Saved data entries
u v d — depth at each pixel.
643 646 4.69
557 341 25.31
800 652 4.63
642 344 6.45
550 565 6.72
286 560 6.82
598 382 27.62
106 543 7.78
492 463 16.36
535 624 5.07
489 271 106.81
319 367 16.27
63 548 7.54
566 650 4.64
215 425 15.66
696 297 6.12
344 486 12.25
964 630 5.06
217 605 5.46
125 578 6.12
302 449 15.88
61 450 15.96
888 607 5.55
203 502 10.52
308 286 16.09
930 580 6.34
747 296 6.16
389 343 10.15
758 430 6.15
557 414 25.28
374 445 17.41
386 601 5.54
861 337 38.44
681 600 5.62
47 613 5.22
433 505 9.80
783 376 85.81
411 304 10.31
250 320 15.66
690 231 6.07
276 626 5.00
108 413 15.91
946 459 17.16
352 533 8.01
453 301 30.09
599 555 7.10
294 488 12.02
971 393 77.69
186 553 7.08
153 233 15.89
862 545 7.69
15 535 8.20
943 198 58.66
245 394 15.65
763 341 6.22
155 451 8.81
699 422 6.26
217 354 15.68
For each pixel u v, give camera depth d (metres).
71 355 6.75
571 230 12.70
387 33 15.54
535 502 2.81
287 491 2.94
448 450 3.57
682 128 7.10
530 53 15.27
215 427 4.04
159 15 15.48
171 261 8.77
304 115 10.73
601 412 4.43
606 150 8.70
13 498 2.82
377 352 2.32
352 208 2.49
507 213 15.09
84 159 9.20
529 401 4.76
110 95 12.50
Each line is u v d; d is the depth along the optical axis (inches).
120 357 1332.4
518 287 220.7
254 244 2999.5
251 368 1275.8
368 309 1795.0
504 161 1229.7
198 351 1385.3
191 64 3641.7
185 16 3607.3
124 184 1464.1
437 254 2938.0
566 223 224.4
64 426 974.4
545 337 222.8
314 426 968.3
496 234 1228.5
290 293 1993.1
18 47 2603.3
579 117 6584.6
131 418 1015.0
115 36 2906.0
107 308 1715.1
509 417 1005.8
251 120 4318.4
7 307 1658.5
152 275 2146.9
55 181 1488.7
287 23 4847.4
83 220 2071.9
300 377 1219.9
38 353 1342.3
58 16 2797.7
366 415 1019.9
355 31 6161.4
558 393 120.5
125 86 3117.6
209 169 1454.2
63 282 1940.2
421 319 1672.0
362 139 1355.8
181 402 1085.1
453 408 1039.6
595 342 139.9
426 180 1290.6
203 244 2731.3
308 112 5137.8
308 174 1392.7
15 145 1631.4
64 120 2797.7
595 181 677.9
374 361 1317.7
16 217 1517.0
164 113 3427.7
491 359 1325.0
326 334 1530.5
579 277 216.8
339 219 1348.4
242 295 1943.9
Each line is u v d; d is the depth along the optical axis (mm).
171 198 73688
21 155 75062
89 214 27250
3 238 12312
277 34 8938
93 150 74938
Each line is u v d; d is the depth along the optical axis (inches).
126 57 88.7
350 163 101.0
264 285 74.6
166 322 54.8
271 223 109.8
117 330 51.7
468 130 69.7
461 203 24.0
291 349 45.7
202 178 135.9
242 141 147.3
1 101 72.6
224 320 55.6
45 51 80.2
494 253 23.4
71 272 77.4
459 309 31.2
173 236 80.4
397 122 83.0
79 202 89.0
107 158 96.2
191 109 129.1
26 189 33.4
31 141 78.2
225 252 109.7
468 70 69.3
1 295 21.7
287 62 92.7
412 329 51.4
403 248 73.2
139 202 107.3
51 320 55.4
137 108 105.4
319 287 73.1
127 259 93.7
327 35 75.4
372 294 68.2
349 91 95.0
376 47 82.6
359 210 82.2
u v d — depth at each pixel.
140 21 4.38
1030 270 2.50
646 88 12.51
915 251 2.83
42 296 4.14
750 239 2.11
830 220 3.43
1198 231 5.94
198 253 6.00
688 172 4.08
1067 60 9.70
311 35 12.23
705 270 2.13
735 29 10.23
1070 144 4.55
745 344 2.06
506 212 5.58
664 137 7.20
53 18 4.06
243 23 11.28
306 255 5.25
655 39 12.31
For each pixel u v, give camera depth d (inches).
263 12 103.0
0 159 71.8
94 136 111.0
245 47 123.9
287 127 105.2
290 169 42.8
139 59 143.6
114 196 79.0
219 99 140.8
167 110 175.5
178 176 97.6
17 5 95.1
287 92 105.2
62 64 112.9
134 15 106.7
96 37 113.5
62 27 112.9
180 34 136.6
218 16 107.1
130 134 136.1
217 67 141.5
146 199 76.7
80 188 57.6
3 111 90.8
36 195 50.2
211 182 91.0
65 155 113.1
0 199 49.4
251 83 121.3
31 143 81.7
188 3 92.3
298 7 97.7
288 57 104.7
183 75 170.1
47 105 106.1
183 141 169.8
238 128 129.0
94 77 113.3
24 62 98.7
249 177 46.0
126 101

▶ ACTIVITY
With the first line being the one containing "550 565 6.72" and the last line the one containing "203 502 10.52", transcribe exactly the lines above that fall in that range.

▶ ANSWER BELOW
550 565 6.72
286 560 6.82
598 382 27.62
106 543 7.78
492 463 16.36
535 624 5.07
489 271 106.81
319 367 16.27
63 548 7.54
566 650 4.64
215 425 15.66
696 297 6.12
344 486 12.25
964 630 5.06
217 605 5.46
125 578 6.12
302 449 15.88
61 450 15.96
888 607 5.55
203 502 10.52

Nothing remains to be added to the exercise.